**Required action**
Write out, exactly and in full, the line where "Каша манная молочная жидкая: 12 -> 4" appears together with all lines that follow it in the entries below. Do not include pictures.

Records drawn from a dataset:
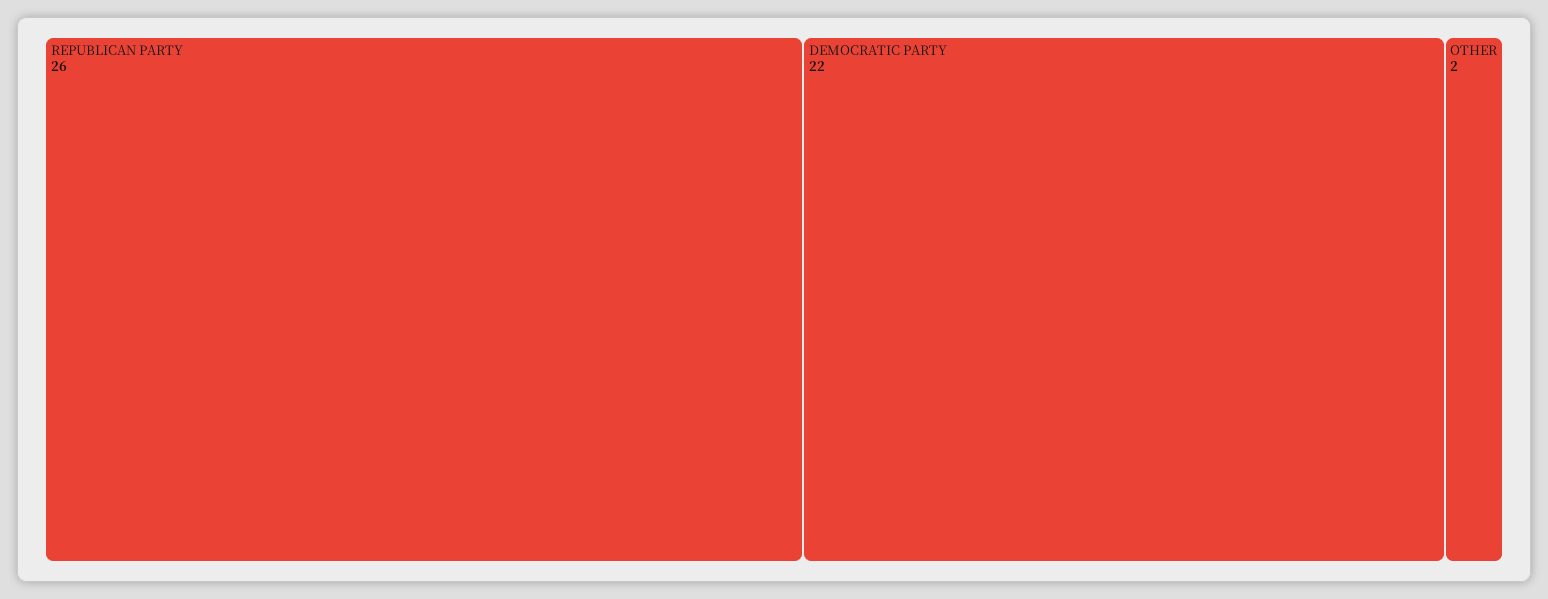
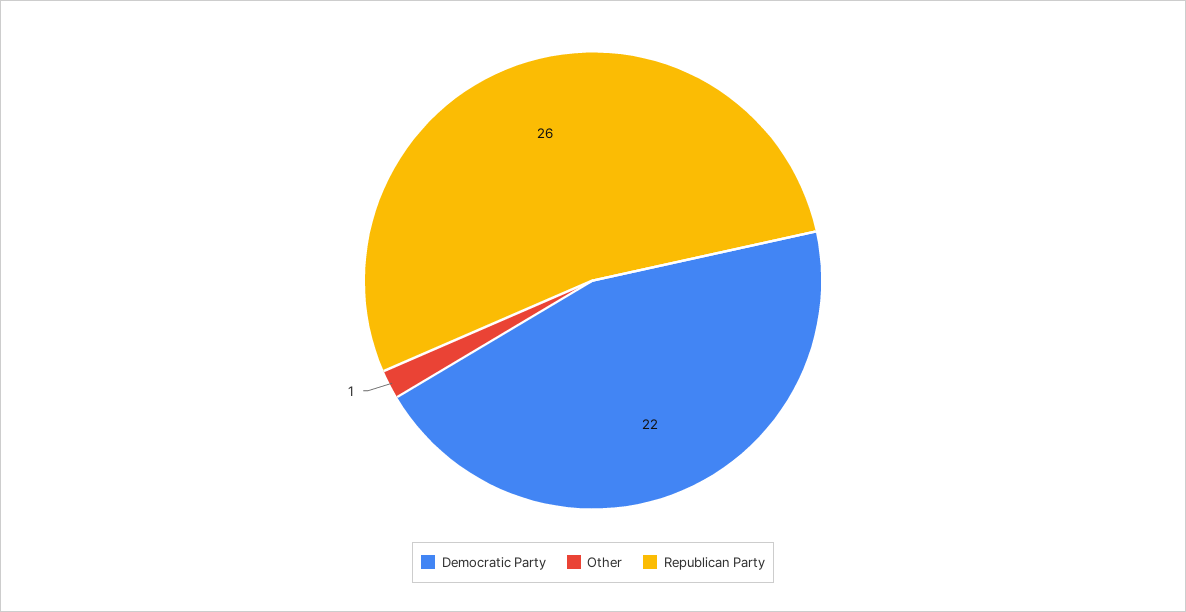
OTHER: 2 -> 1

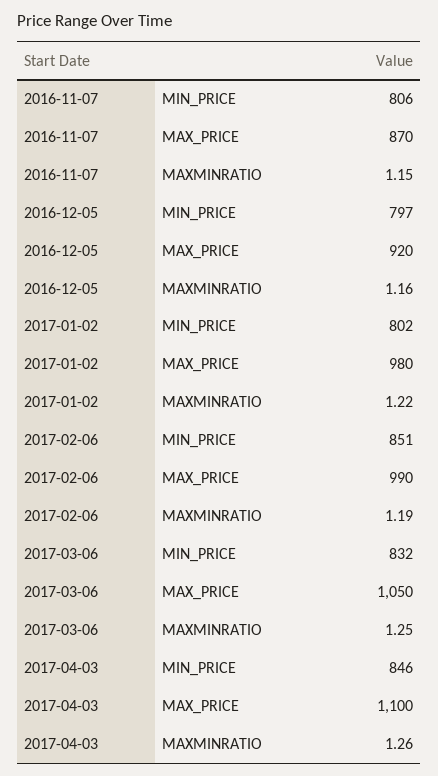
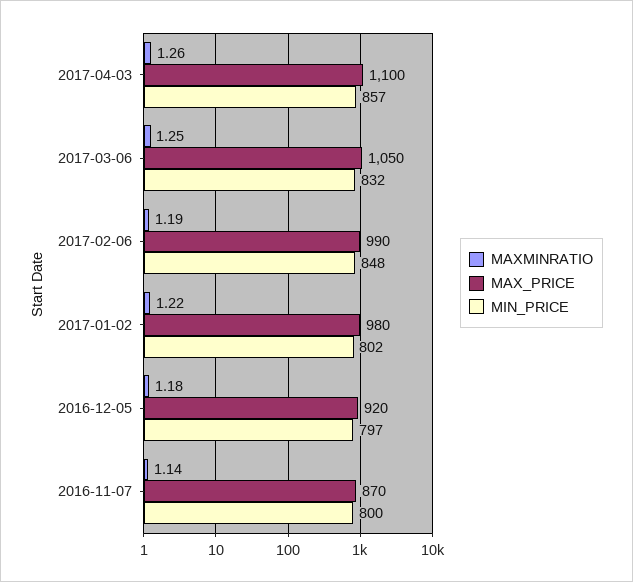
MIN_PRICE, 2016-11-07: 806 -> 800
MAXMINRATIO, 2016-11-07: 1.15 -> 1.14
MAXMINRATIO, 2016-12-05: 1.16 -> 1.18
MIN_PRICE, 2017-02-06: 851 -> 848
MIN_PRICE, 2017-04-03: 846 -> 857

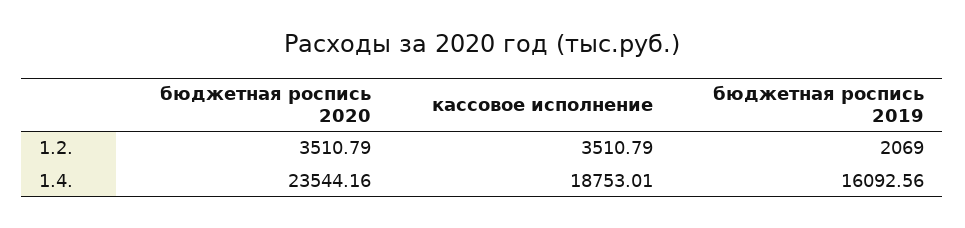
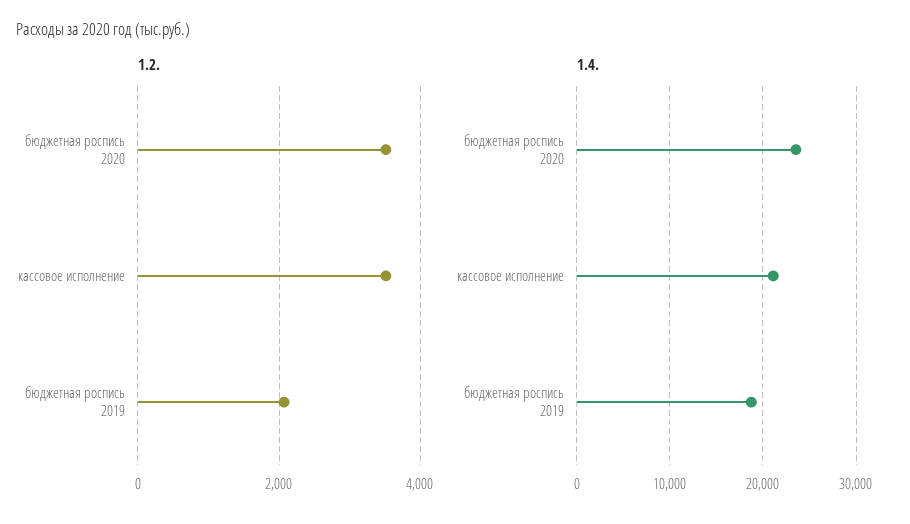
1.4., кассовое исполнение: 18753.01 -> 21000
1.4., бюджетная роспись 2019: 16092.56 -> 19000

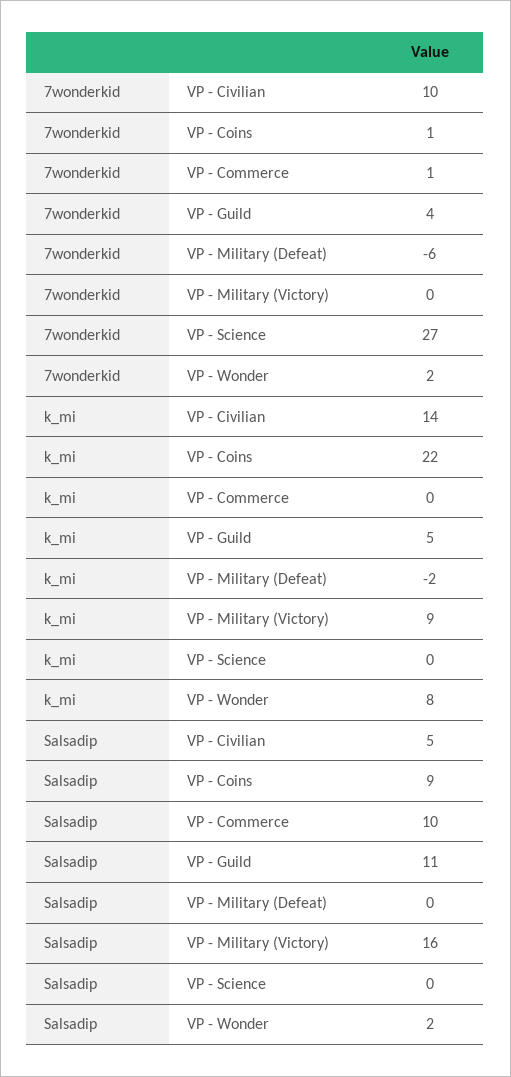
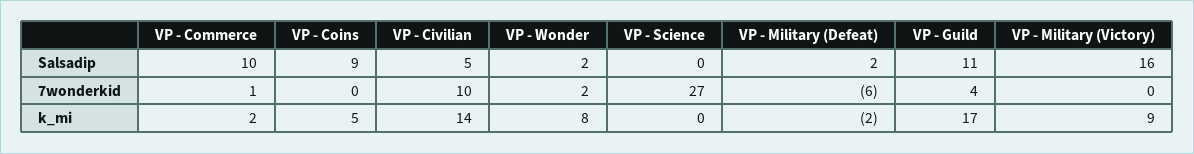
7wonderkid, VP - Coins: 1 -> 0
k_mi, VP - Coins: 22 -> 5
k_mi, VP - Commerce: 0 -> 2
k_mi, VP - Guild: 5 -> 17
Salsadip, VP - Military (Defeat): 0 -> 2

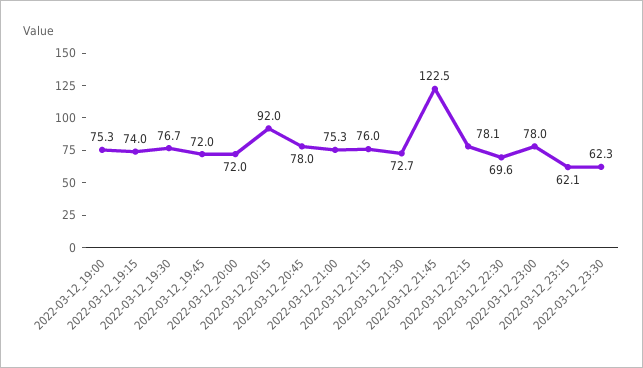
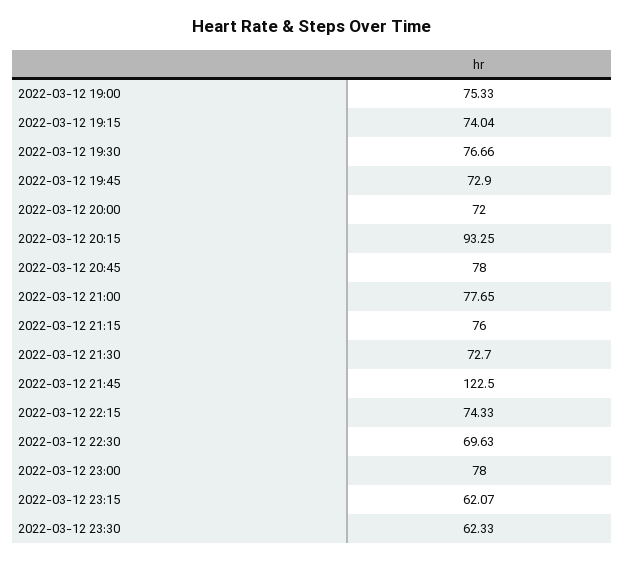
2022-03-12_19:45: 72 -> 72.9
2022-03-12_20:15: 92 -> 93.25
2022-03-12_21:00: 75.3 -> 77.65
2022-03-12_22:15: 78.1 -> 74.33

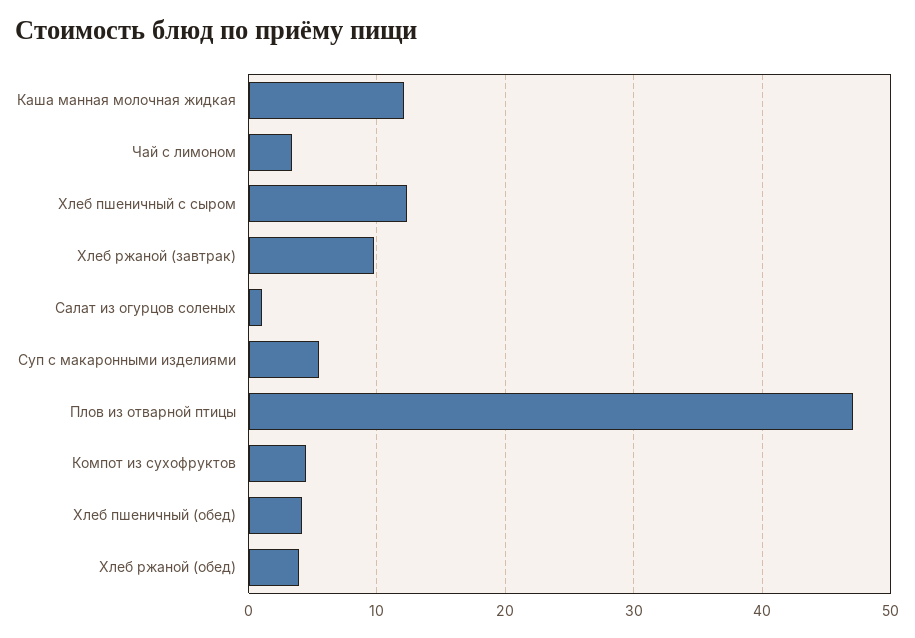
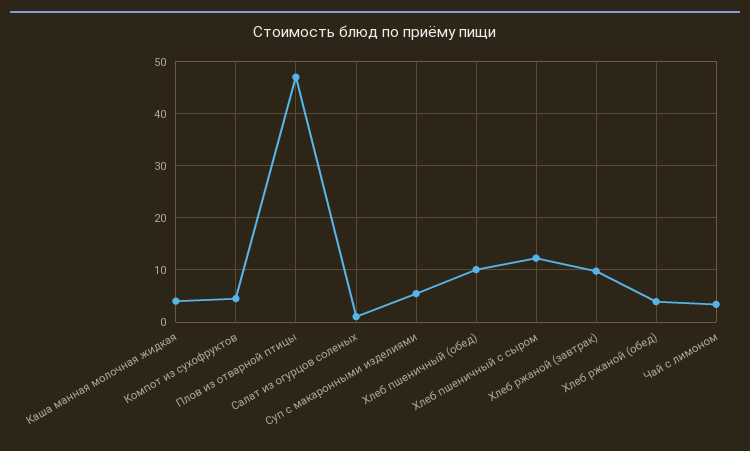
Каша манная молочная жидкая: 12 -> 4
Хлеб пшеничный (обед): 4 -> 10

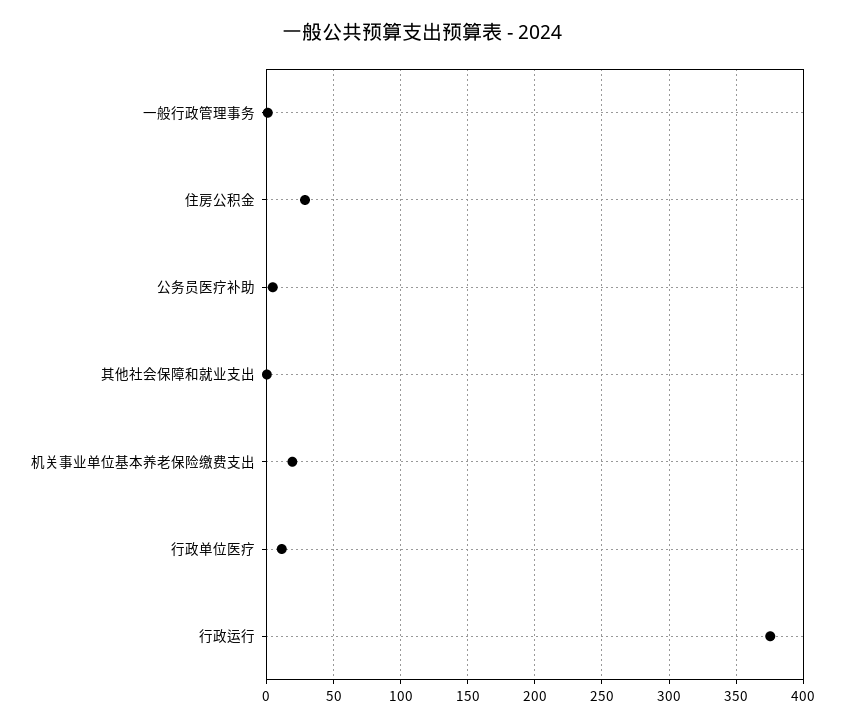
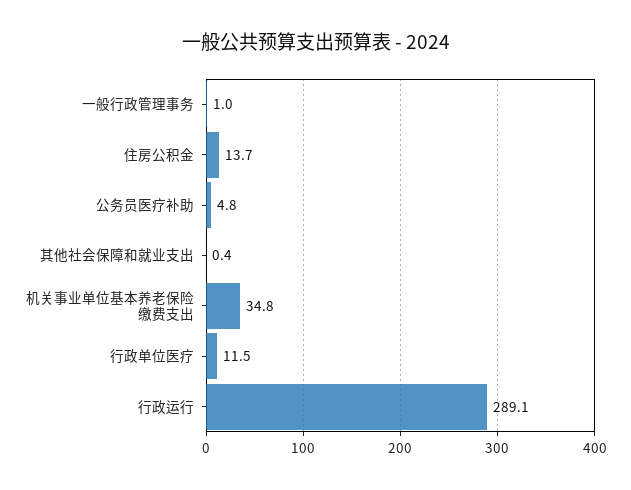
住房公积金: 30 -> 13.7
机关事业单位基本养老保险缴费支出: 20 -> 34.8
行政运行: 375 -> 289.1

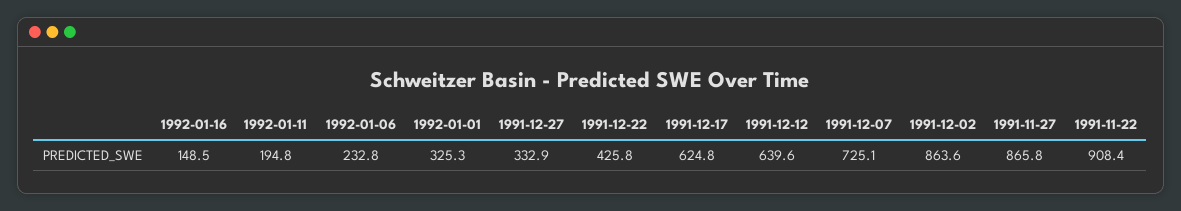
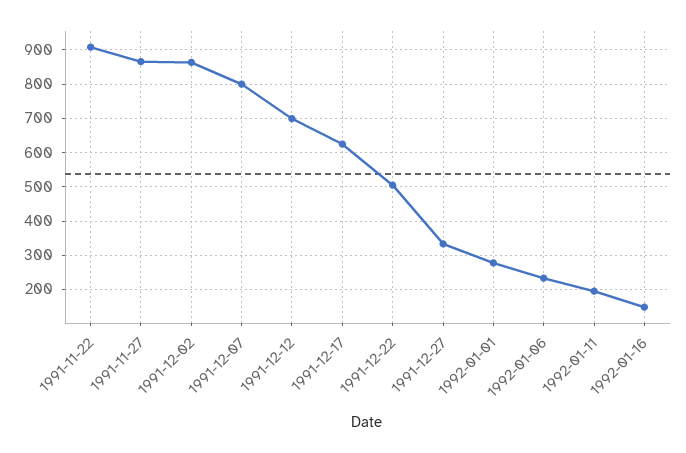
1992-01-01: 325.3 -> 280
1991-12-22: 425.8 -> 500
1991-12-12: 639.6 -> 700
1991-12-07: 725.1 -> 800

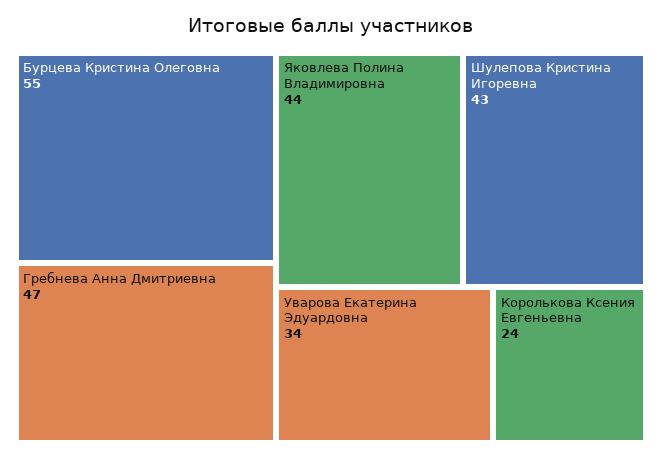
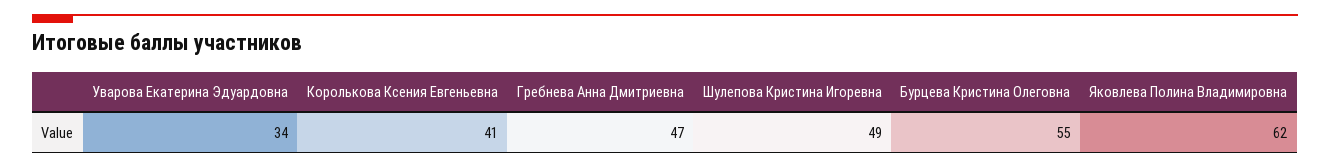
Яковлева Полина Владимировна: 44 -> 62
Шулепова Кристина Игоревна: 43 -> 49
Королькова Ксения Евгеньевна: 24 -> 41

**Result**
Каша манная молочная жидкая: 12 -> 4
Хлеб пшеничный (обед): 4 -> 10

住房公积金: 30 -> 13.7
机关事业单位基本养老保险缴费支出: 20 -> 34.8
行政运行: 375 -> 289.1

1992-01-01: 325.3 -> 280
1991-12-22: 425.8 -> 500
1991-12-12: 639.6 -> 700
1991-12-07: 725.1 -> 800

Яковлева Полина Владимировна: 44 -> 62
Шулепова Кристина Игоревна: 43 -> 49
Королькова Ксения Евгеньевна: 24 -> 41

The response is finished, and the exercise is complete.